◆ **Problem to solve**
State how many lines in the records hold the word "none", giving the number and no other text.

◆ **Exercise materials**
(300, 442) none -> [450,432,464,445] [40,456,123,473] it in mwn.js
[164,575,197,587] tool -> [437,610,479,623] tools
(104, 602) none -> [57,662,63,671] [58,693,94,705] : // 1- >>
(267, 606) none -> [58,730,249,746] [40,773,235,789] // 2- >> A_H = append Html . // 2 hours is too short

---

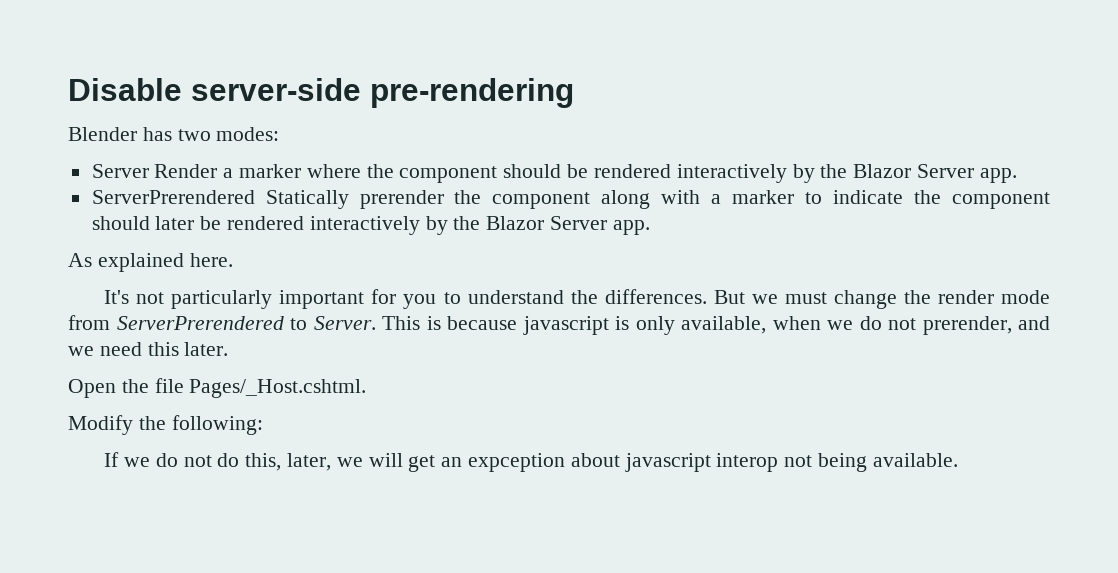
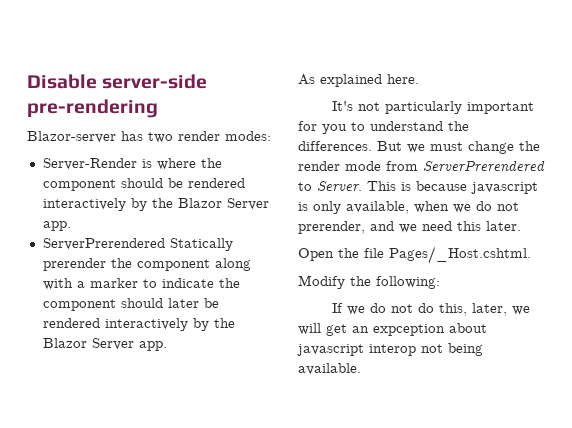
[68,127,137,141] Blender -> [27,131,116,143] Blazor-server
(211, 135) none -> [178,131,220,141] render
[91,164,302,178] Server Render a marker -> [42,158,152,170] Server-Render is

◆ **Exercise output**
4